**DATA FOR ANALYSIS:**
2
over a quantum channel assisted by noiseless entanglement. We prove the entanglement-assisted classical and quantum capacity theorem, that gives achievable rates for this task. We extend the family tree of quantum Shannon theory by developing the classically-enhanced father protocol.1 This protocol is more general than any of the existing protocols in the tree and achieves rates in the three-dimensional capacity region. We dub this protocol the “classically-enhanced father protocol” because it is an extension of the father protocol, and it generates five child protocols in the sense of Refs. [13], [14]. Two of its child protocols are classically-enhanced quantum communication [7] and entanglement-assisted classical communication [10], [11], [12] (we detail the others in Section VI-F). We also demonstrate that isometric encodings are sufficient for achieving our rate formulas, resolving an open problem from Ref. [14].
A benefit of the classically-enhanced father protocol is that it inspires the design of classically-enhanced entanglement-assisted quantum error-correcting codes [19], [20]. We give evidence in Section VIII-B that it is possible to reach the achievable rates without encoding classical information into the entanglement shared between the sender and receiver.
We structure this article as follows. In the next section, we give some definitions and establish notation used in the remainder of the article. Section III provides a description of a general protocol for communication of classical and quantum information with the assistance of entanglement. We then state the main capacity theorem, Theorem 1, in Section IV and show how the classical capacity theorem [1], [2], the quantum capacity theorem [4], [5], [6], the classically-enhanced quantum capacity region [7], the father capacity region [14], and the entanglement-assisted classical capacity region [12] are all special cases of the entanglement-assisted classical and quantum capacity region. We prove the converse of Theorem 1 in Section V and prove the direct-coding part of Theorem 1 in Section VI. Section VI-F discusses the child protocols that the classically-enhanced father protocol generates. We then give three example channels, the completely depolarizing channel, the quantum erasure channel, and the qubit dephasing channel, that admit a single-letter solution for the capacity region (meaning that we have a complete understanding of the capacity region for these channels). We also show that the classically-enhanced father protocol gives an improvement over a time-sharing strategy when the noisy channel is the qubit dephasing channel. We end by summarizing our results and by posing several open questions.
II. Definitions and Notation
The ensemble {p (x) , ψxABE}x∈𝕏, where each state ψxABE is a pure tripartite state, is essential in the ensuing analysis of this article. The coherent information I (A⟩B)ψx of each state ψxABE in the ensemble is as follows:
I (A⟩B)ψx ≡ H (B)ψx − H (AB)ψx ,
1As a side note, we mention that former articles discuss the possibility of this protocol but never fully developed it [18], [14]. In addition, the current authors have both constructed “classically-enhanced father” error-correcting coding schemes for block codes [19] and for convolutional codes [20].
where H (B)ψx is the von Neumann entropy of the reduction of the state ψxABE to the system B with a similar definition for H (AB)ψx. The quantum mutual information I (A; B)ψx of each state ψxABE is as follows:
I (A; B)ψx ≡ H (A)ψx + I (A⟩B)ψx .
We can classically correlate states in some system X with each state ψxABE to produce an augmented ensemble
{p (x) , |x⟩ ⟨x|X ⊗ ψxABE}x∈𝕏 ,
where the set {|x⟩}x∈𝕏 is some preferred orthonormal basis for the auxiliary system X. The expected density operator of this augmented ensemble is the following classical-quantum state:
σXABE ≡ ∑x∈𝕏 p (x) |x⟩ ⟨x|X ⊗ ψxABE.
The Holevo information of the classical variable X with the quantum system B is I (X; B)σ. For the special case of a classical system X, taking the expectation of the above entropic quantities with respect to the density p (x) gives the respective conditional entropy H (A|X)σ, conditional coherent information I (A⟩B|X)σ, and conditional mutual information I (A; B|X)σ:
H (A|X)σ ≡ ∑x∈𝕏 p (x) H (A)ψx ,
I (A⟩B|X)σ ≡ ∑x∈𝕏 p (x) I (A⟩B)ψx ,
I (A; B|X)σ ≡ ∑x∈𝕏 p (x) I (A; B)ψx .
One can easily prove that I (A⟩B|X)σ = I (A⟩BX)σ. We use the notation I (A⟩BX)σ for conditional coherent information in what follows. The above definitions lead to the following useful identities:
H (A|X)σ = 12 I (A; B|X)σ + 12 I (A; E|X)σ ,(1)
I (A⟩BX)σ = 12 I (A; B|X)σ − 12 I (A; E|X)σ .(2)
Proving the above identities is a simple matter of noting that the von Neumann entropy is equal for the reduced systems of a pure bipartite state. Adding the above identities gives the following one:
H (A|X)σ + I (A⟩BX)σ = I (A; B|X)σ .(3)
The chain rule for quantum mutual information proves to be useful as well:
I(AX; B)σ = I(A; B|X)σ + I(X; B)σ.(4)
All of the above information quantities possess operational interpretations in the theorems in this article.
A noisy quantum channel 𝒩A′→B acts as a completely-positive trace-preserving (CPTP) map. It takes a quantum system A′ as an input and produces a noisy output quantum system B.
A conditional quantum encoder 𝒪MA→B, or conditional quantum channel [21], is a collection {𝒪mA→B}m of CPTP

**INSTRUCTIONS TO FOLLOW:** Go through the records and copy each one exactly.

**WRITTEN ANSWER:**
2
over a quantum channel assisted by noiseless entanglement. We prove the entanglement-assisted classical and quantum capacity theorem, that gives achievable rates for this task. We extend the family tree of quantum Shannon theory by developing the classically-enhanced father protocol.1 This protocol is more general than any of the existing protocols in the tree and achieves rates in the three-dimensional capacity region. We dub this protocol the “classically-enhanced father protocol” because it is an extension of the father protocol, and it generates five child protocols in the sense of Refs. [13], [14]. Two of its child protocols are classically-enhanced quantum communication [7] and entanglement-assisted classical communication [10], [11], [12] (we detail the others in Section VI-F). We also demonstrate that isometric encodings are sufficient for achieving our rate formulas, resolving an open problem from Ref. [14].
A benefit of the classically-enhanced father protocol is that it inspires the design of classically-enhanced entanglement-assisted quantum error-correcting codes [19], [20]. We give evidence in Section VIII-B that it is possible to reach the achievable rates without encoding classical information into the entanglement shared between the sender and receiver.
We structure this article as follows. In the next section, we give some definitions and establish notation used in the remainder of the article. Section III provides a description of a general protocol for communication of classical and quantum information with the assistance of entanglement. We then state the main capacity theorem, Theorem 1, in Section IV and show how the classical capacity theorem [1], [2], the quantum capacity theorem [4], [5], [6], the classically-enhanced quantum capacity region [7], the father capacity region [14], and the entanglement-assisted classical capacity region [12] are all special cases of the entanglement-assisted classical and quantum capacity region. We prove the converse of Theorem 1 in Section V and prove the direct-coding part of Theorem 1 in Section VI. Section VI-F discusses the child protocols that the classically-enhanced father protocol generates. We then give three example channels, the completely depolarizing channel, the quantum erasure channel, and the qubit dephasing channel, that admit a single-letter solution for the capacity region (meaning that we have a complete understanding of the capacity region for these channels). We also show that the classically-enhanced father protocol gives an improvement over a time-sharing strategy when the noisy channel is the qubit dephasing channel. We end by summarizing our results and by posing several open questions.
II. Definitions and Notation
The ensemble {p (x) , ψxABE}x∈𝕏, where each state ψxABE is a pure tripartite state, is essential in the ensuing analysis of this article. The coherent information I (A⟩B)ψx of each state ψxABE in the ensemble is as follows:
I (A⟩B)ψx ≡ H (B)ψx − H (AB)ψx ,
1As a side note, we mention that former articles discuss the possibility of this protocol but never fully developed it [18], [14]. In addition, the current authors have both constructed “classically-enhanced father” error-correcting coding schemes for block codes [19] and for convolutional codes [20].
where H (B)ψx is the von Neumann entropy of the reduction of the state ψxABE to the system B with a similar definition for H (AB)ψx. The quantum mutual information I (A; B)ψx of each state ψxABE is as follows:
I (A; B)ψx ≡ H (A)ψx + I (A⟩B)ψx .
We can classically correlate states in some system X with each state ψxABE to produce an augmented ensemble
{p (x) , |x⟩ ⟨x|X ⊗ ψxABE}x∈𝕏 ,
where the set {|x⟩}x∈𝕏 is some preferred orthonormal basis for the auxiliary system X. The expected density operator of this augmented ensemble is the following classical-quantum state:
σXABE ≡ ∑x∈𝕏 p (x) |x⟩ ⟨x|X ⊗ ψxABE.
The Holevo information of the classical variable X with the quantum system B is I (X; B)σ. For the special case of a classical system X, taking the expectation of the above entropic quantities with respect to the density p (x) gives the respective conditional entropy H (A|X)σ, conditional coherent information I (A⟩B|X)σ, and conditional mutual information I (A; B|X)σ:
H (A|X)σ ≡ ∑x∈𝕏 p (x) H (A)ψx ,
I (A⟩B|X)σ ≡ ∑x∈𝕏 p (x) I (A⟩B)ψx ,
I (A; B|X)σ ≡ ∑x∈𝕏 p (x) I (A; B)ψx .
One can easily prove that I (A⟩B|X)σ = I (A⟩BX)σ. We use the notation I (A⟩BX)σ for conditional coherent information in what follows. The above definitions lead to the following useful identities:
H (A|X)σ = 12 I (A; B|X)σ + 12 I (A; E|X)σ ,(1)
I (A⟩BX)σ = 12 I (A; B|X)σ − 12 I (A; E|X)σ .(2)
Proving the above identities is a simple matter of noting that the von Neumann entropy is equal for the reduced systems of a pure bipartite state. Adding the above identities gives the following one:
H (A|X)σ + I (A⟩BX)σ = I (A; B|X)σ .(3)
The chain rule for quantum mutual information proves to be useful as well:
I(AX; B)σ = I(A; B|X)σ + I(X; B)σ.(4)
All of the above information quantities possess operational interpretations in the theorems in this article.
A noisy quantum channel 𝒩A′→B acts as a completely-positive trace-preserving (CPTP) map. It takes a quantum system A′ as an input and produces a noisy output quantum system B.
A conditional quantum encoder 𝒪MA→B, or conditional quantum channel [21], is a collection {𝒪mA→B}m of CPTP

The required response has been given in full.